Set down each line of the material that follows, exactly, with no pictures.

=-=-=

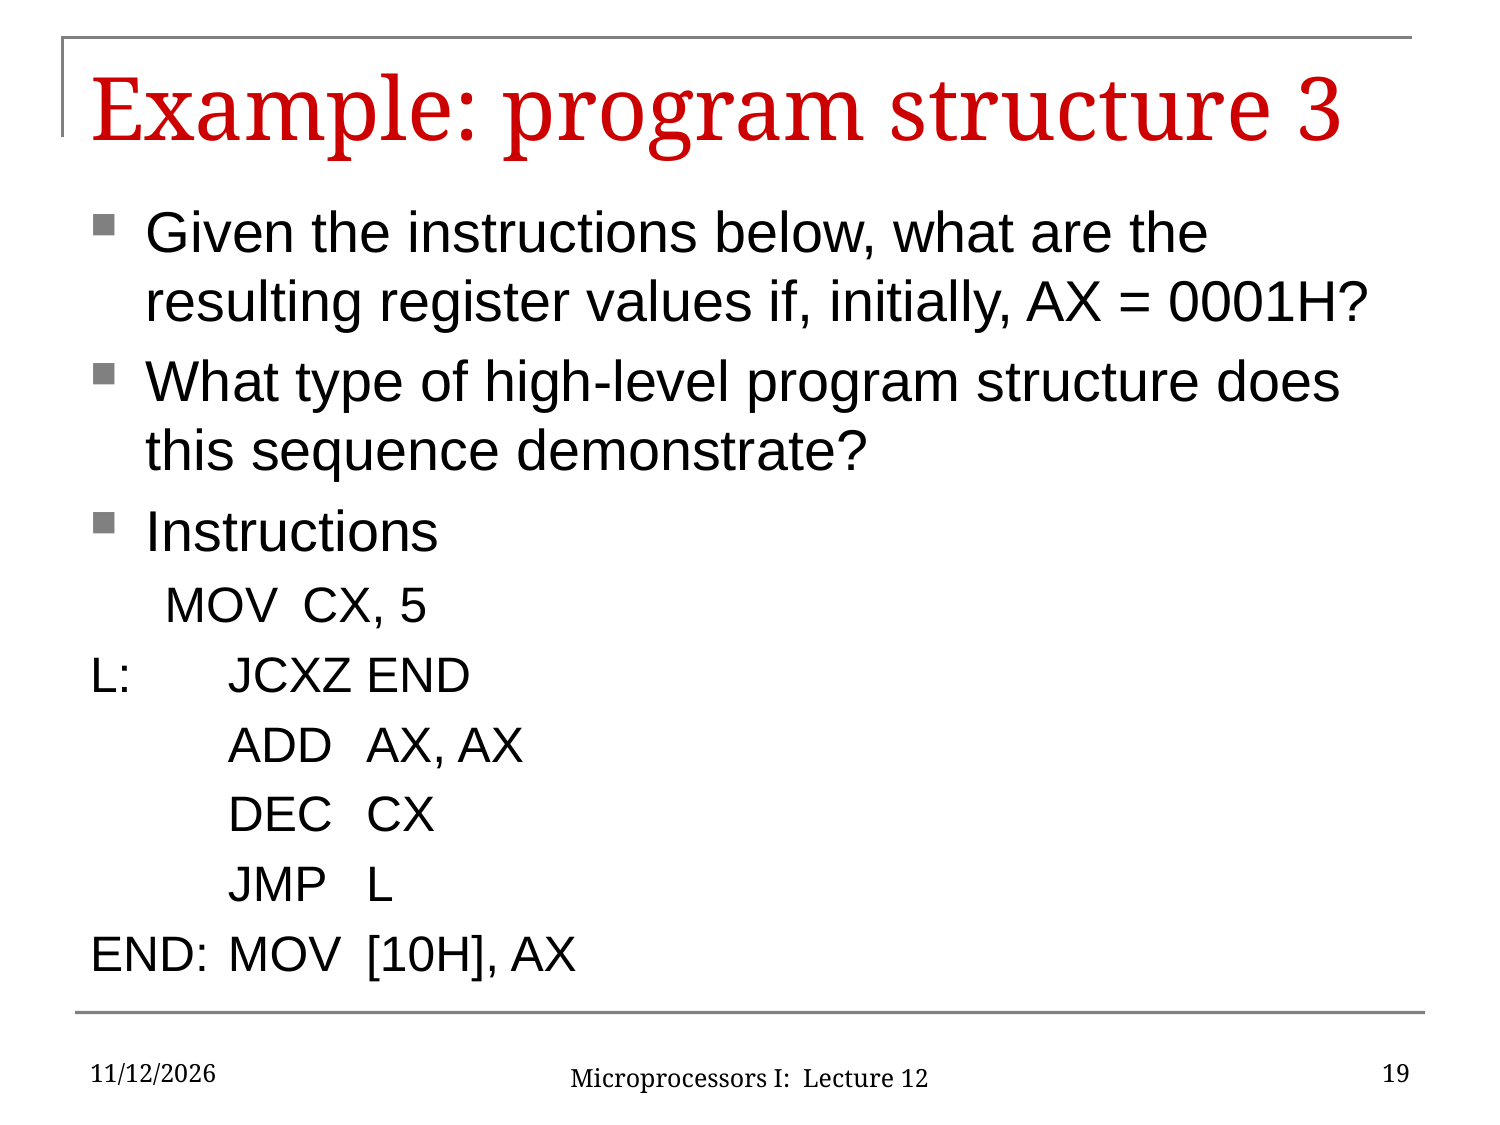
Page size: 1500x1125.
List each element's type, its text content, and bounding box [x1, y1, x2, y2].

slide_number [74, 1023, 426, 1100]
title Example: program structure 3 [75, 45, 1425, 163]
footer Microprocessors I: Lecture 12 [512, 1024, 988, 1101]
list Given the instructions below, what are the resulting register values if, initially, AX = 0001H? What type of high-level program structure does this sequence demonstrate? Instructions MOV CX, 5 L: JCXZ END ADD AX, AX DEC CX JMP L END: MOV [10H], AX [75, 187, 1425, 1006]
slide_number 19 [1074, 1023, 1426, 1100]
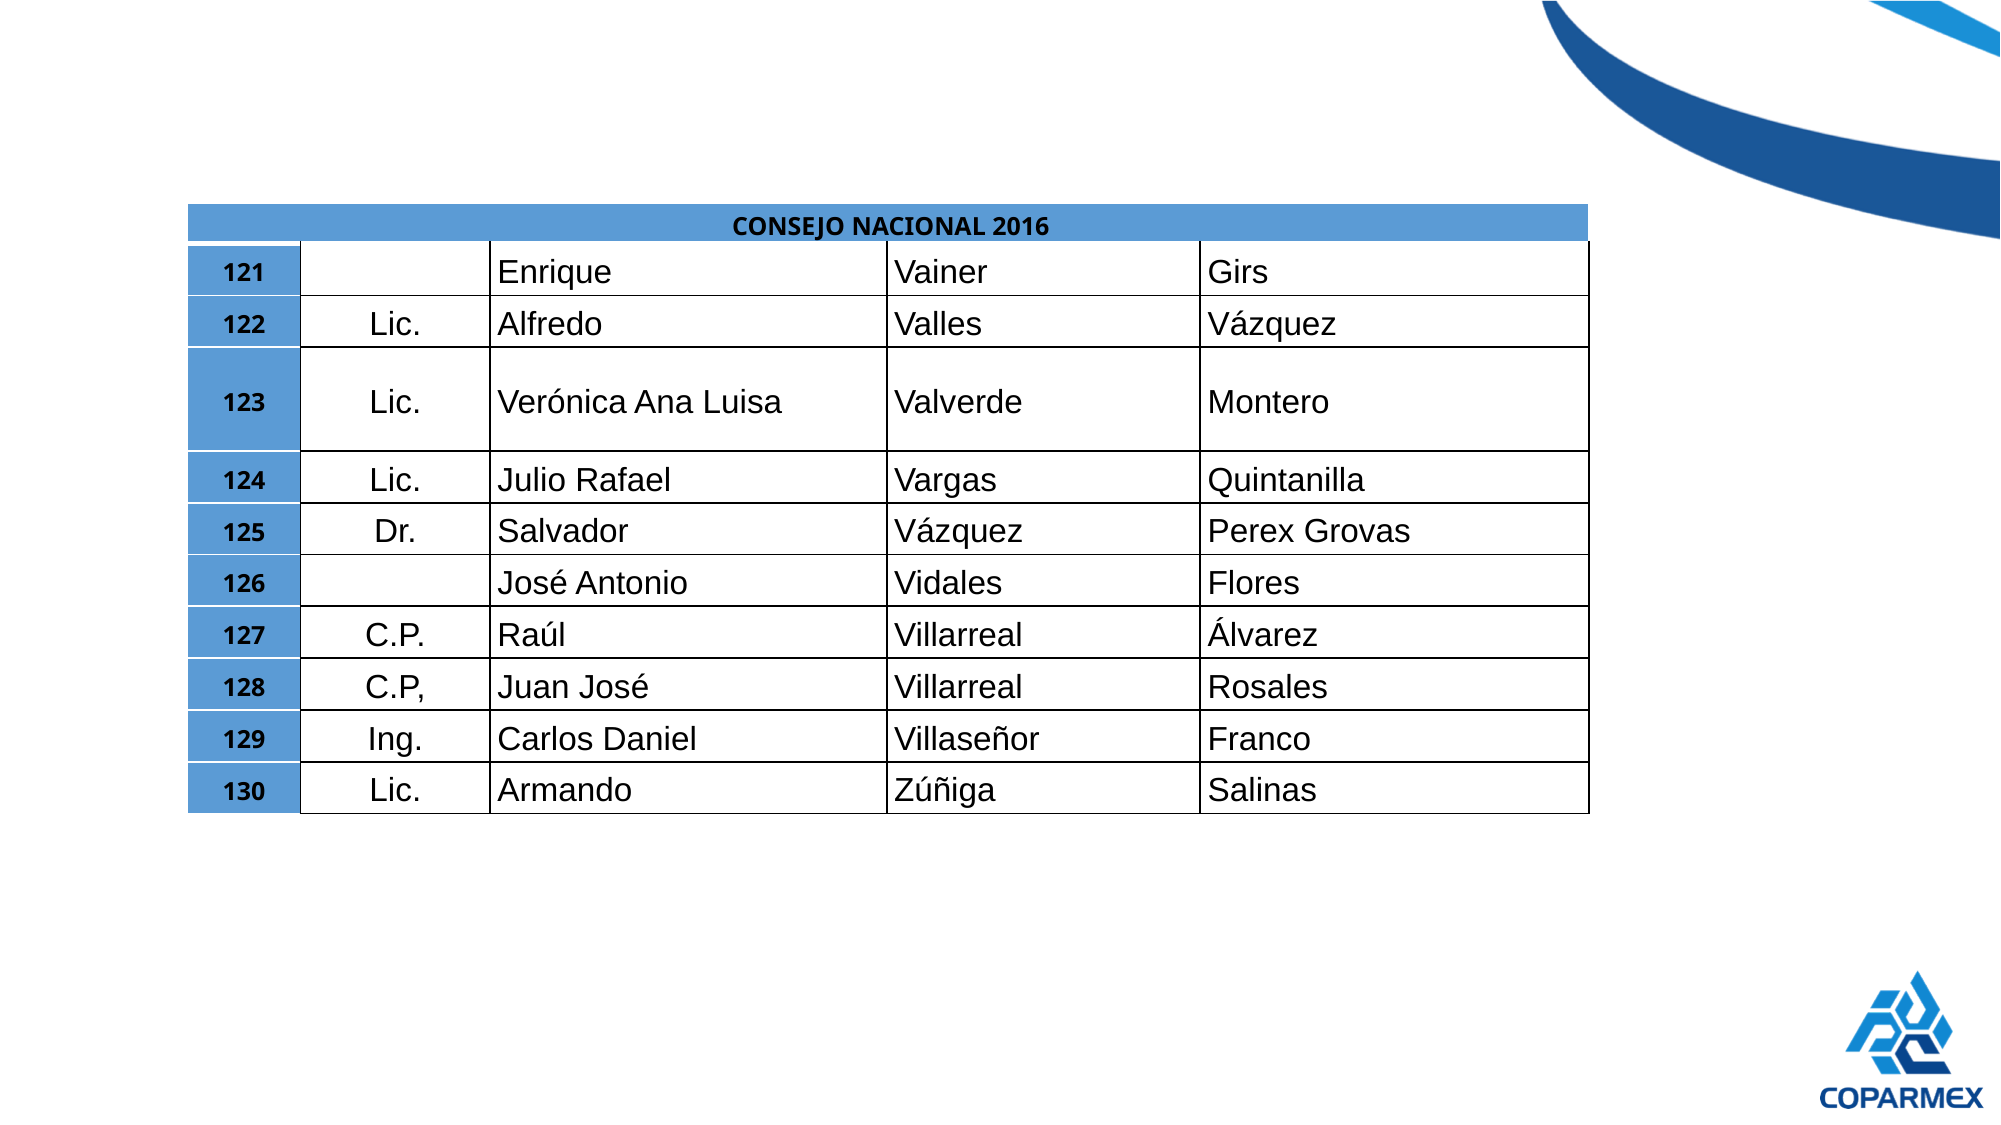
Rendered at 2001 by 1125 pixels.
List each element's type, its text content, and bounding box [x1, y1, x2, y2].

=-=-=

WRITTEN RESPONSE
Page size: 1500x1125.
List each element's type, its text content, and bounding box [x1, y1, x2, y2].

slide_number [74, 1023, 426, 1100]
title Example: program structure 3 [75, 45, 1425, 163]
footer Microprocessors I: Lecture 12 [512, 1024, 988, 1101]
list Given the instructions below, what are the resulting register values if, initially, AX = 0001H? What type of high-level program structure does this sequence demonstrate? Instructions MOV CX, 5 L: JCXZ END ADD AX, AX DEC CX JMP L END: MOV [10H], AX [75, 187, 1425, 1006]
slide_number 19 [1074, 1023, 1426, 1100]
Rendered at 2001 by 1125 pixels.
List each element's type, its text content, and bounding box [x1, y1, x2, y2].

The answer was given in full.